» ÉNONCÉ DE L'EXERCICE
Présentez toutes les lignes ci-dessous sous forme de tableau Markdown à deux colonnes, « Numéro » et « Texte », sans les lignes vides. Laissez les images hors de la réponse, s'il vous plaît.

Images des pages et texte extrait
★ ★ ★ ★

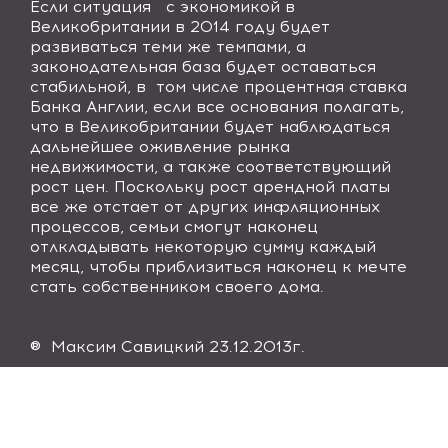
Если ситуация с экономикой в
Великобритании в 2014 году будет
развиваться теми же темпами, а
законодательная база будет оставаться
стабильной, в том числе процентная ставка
Банка Англии, если все основания полагать,
что в Великобритании будет наблюдаться
дальнейшее оживление рынка
недвижимости, а также соответствующий
рост цен. Поскольку рост арендной платы
все же отстает от других инфляционных
процессов, семьи смогут наконец
отлкладывать некоторую сумму каждый
месяц, чтобы приблизиться наконец к мечте
стать собственником своего дома.
® Максим Савицкий 23.12.2013г.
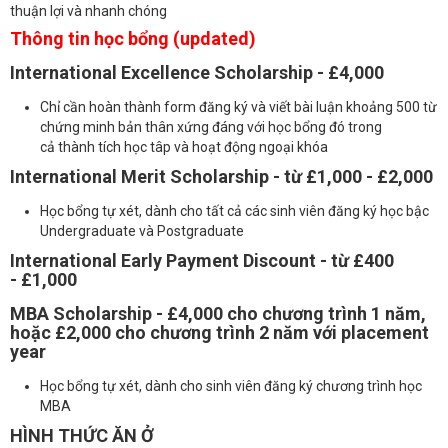
thuận lợi và nhanh chóng
Thông tin học bổng (updated)
International Excellence Scholarship - £4,000
Chỉ cần hoàn thành form đăng ký và viết bài luận khoảng 500 từ
chứng minh bản thân xứng đáng với học bổng đó trong
cả thành tích học tâp và hoạt động ngoại khóa
International Merit Scholarship - từ £1,000 - £2,000
Học bổng tự xét, dành cho tất cả các sinh viên đăng ký học bậc
Undergraduate và Postgraduate
International Early Payment Discount - từ £400
- £1,000
MBA Scholarship - £4,000 cho chương trình 1 năm,
hoặc £2,000 cho chương trình 2 năm với placement
year
Học bổng tự xét, dành cho sinh viên đăng ký chương trình học
MBA
HÌNH THỨC ĂN Ở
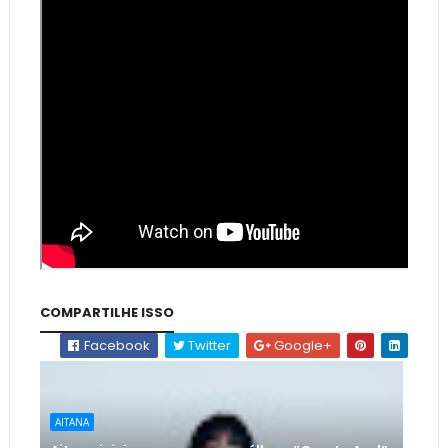
COMPARTILHE ISSO
Facebook
Twitter
Google+
AITANA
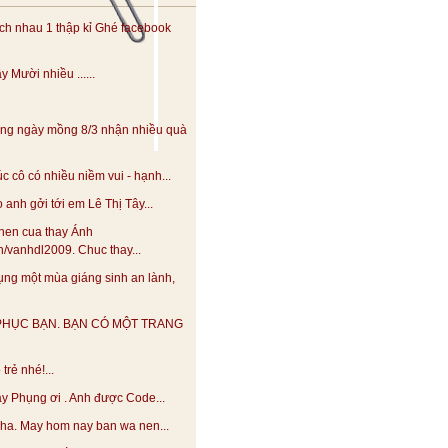
h nhau 1 thập kỉ Ghé facebook
 Mười nhiều ......
ng ngày mồng 8/3 nhận nhiều quà
 cô có nhiều niềm vui - hạnh...
anh gởi tới em Lê Thị Tây...
hen cua thay Ánh
.vn/vanhdl2009. Chuc thay...
ng một mùa giáng sinh an lành,
PHỤC BẠN. BẠN CÓ MỘT TRANG
trẻ nhé!...
y Phụng ơi . Anh được Code...
 nha. May hom nay ban wa nen...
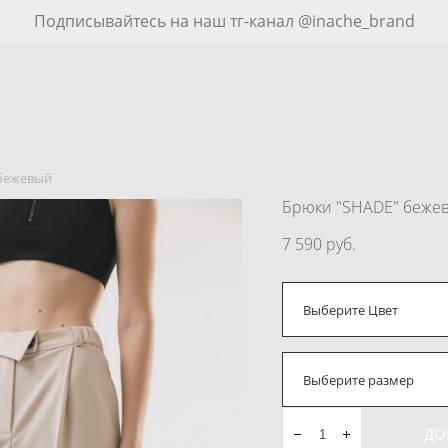
Подписывайтесь на наш тг-канал @inache_brand
 бежевый
Брюки "SHADE" беже
7 590 pуб.
Выберите Цвет
Выберите размер
ДО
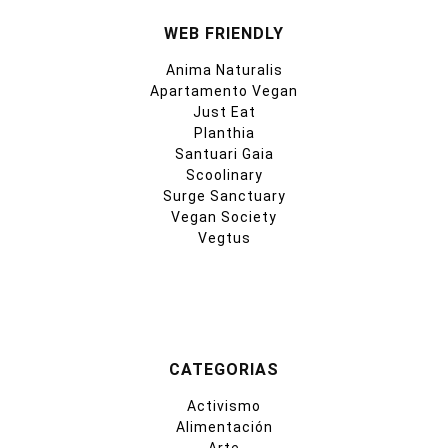
WEB FRIENDLY
Anima Naturalis
Apartamento Vegan
Just Eat
Planthia
Santuari Gaia
Scoolinary
Surge Sanctuary
Vegan Society
Vegtus
CATEGORIAS
Activismo
Alimentación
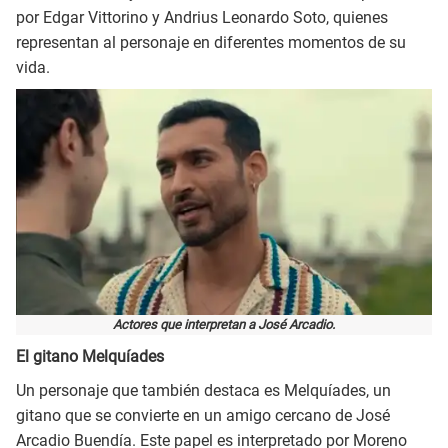
por Edgar Vittorino y Andrius Leonardo Soto, quienes
representan al personaje en diferentes momentos de su
vida.
Actores que interpretan a José Arcadio.
El gitano Melquíades
Un personaje que también destaca es Melquíades, un
gitano que se convierte en un amigo cercano de José
Arcadio Buendía. Este papel es interpretado por Moreno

★ ★ ★ ★

» CORRIGÉ DE L'EXERCICE
| Numéro | Texte |
|---|---|
| 1 | Если ситуация с экономикой в |
| 2 | Великобритании в 2014 году будет |
| 3 | развиваться теми же темпами, а |
| 4 | законодательная база будет оставаться |
| 5 | стабильной, в том числе процентная ставка |
| 6 | Банка Англии, если все основания полагать, |
| 7 | что в Великобритании будет наблюдаться |
| 8 | дальнейшее оживление рынка |
| 9 | недвижимости, а также соответствующий |
| 10 | рост цен. Поскольку рост арендной платы |
| 11 | все же отстает от других инфляционных |
| 12 | процессов, семьи смогут наконец |
| 13 | отлкладывать некоторую сумму каждый |
| 14 | месяц, чтобы приблизиться наконец к мечте |
| 15 | стать собственником своего дома. |
| 16 | ® Максим Савицкий 23.12.2013г. |
| 17 | thuận lợi và nhanh chóng |
| 18 | Thông tin học bổng (updated) |
| 19 | International Excellence Scholarship - £4,000 |
| 20 | Chỉ cần hoàn thành form đăng ký và viết bài luận khoảng 500 từ |
| 21 | chứng minh bản thân xứng đáng với học bổng đó trong |
| 22 | cả thành tích học tâp và hoạt động ngoại khóa |
| 23 | International Merit Scholarship - từ £1,000 - £2,000 |
| 24 | Học bổng tự xét, dành cho tất cả các sinh viên đăng ký học bậc |
| 25 | Undergraduate và Postgraduate |
| 26 | International Early Payment Discount - từ £400 |
| 27 | - £1,000 |
| 28 | MBA Scholarship - £4,000 cho chương trình 1 năm, |
| 29 | hoặc £2,000 cho chương trình 2 năm với placement |
| 30 | year |
| 31 | Học bổng tự xét, dành cho sinh viên đăng ký chương trình học |
| 32 | MBA |
| 33 | HÌNH THỨC ĂN Ở |
| 34 | COMPARTILHE ISSO |
| 35 | Facebook |
| 36 | Twitter |
| 37 | Google+ |
| 38 | AITANA |
| 39 | h nhau 1 thập kỉ Ghé facebook |
| 40 |  Mười nhiều ...... |
| 41 | ng ngày mồng 8/3 nhận nhiều quà |
| 42 |  cô có nhiều niềm vui - hạnh... |
| 43 | anh gởi tới em Lê Thị Tây... |
| 44 | hen cua thay Ánh |
| 45 | .vn/vanhdl2009. Chuc thay... |
| 46 | ng một mùa giáng sinh an lành, |
| 47 | PHỤC BẠN. BẠN CÓ MỘT TRANG |
| 48 | trẻ nhé!... |
| 49 | y Phụng ơi . Anh được Code... |
| 50 |  nha. May hom nay ban wa nen... |
| 51 | Подписывайтесь на наш тг-канал @inache_brand |
| 52 |  бежевый |
| 53 | Брюки "SHADE" беже |
| 54 | 7 590 pуб. |
| 55 | Выберите Цвет |
| 56 | Выберите размер |
| 57 | ДО |
| 58 | WEB FRIENDLY |
| 59 | Anima Naturalis |
| 60 | Apartamento Vegan |
| 61 | Just Eat |
| 62 | Planthia |
| 63 | Santuari Gaia |
| 64 | Scoolinary |
| 65 | Surge Sanctuary |
| 66 | Vegan Society |
| 67 | Vegtus |
| 68 | CATEGORIAS |
| 69 | Activismo |
| 70 | Alimentación |
| 71 | por Edgar Vittorino y Andrius Leonardo Soto, quienes |
| 72 | representan al personaje en diferentes momentos de su |
| 73 | vida. |
| 74 | Actores que interpretan a José Arcadio. |
| 75 | El gitano Melquíades |
| 76 | Un personaje que también destaca es Melquíades, un |
| 77 | gitano que se convierte en un amigo cercano de José |
| 78 | Arcadio Buendía. Este papel es interpretado por Moreno |